Twee manieren van inbrengen
- Het implantaat is zichtbaar in de mond (steekt door het tandvlees heen). De tandarts hoeft bij het aanbrengen van de kroon, brug of prothese het tandvlees niet meer open te maken.
- Het implantaat wordt na het inbrengen helemaal onder het tandvlees opgesloten. Deze aanpak bezorgt minder napijn. Bovendien is er minder kans op infectie. Het tandvlees wordt bij het aanbrengen van de kroon, brug of prothese opnieuw opengemaakt.
Uw tandarts of kaakchirurg overlegt met u welke aanpak in uw situatie de beste is.
De tandarts of kaakchirurg brengt de implantaten in.
- Eerst krijgt u een plaatselijke verdoving rond de plaats waar het implantaat komt.
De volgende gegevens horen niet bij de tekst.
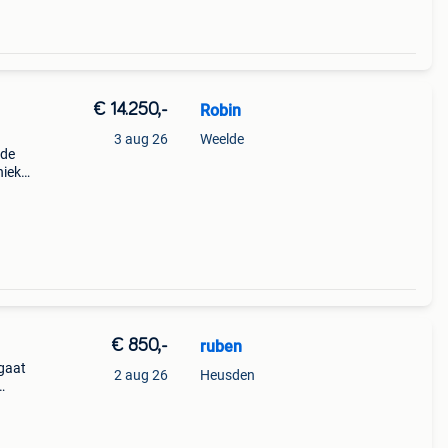
€ 14.250,-
Robin
3 aug 26
Weelde
rde
nieke
it
is
€ 850,-
ruben
 gaat
2 aug 26
Heusden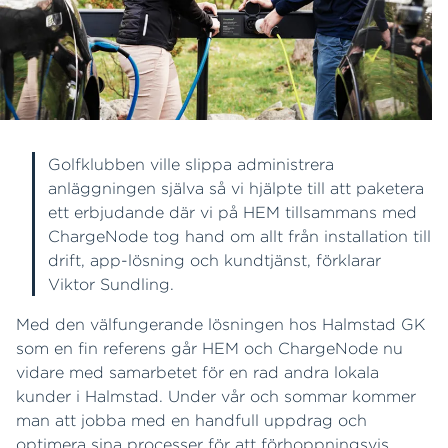
Golfklubben ville slippa administrera
anläggningen själva så vi hjälpte till att paketera
ett erbjudande där vi på HEM tillsammans med
ChargeNode tog hand om allt från installation till
drift, app-lösning och kundtjänst, förklarar
Viktor Sundling.
Med den välfungerande lösningen hos Halmstad GK
som en fin referens går HEM och ChargeNode nu
vidare med samarbetet för en rad andra lokala
kunder i Halmstad. Under vår och sommar kommer
man att jobba med en handfull uppdrag och
optimera sina processer för att förhoppningsvis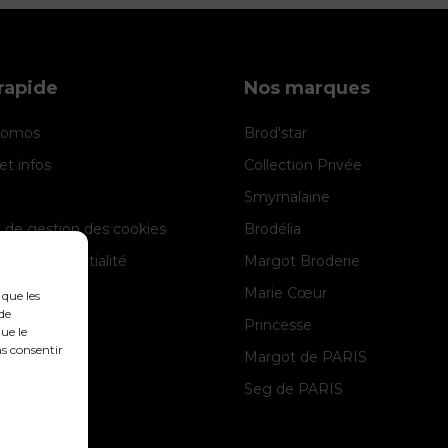
rapide
Nos marques
promos
Brod'star
et infos
Collection Privée
Smyrnalaine
e de gestion des cookies
Brodélia
 de confidentialité
Margot Broderie
 légales
Marie Cœur
 que les
de
Princesse
ue le
as consentir
Margot de PARIS
Seg de PARIS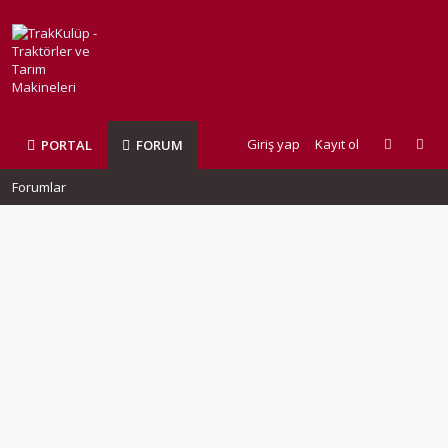
Giriş yap
Kayıt ol
PORTAL
FORUM
Forumlar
- Daarna wordt het tandvlees op de plek waar het implantaat moet komen losgemaakt, zodat het kaakbot zichtbaar wordt.
- Dan wordt een gaatje in het kaakbot geboord.
- Daarin wordt het implantaat geschroefd of getikt.
- Het tandvlees wordt vervolgens gehecht.
Als u meer dan één implantaat nodig heeft, worden deze vrijwel altijd tijdens dezelfde behandeling ingebracht.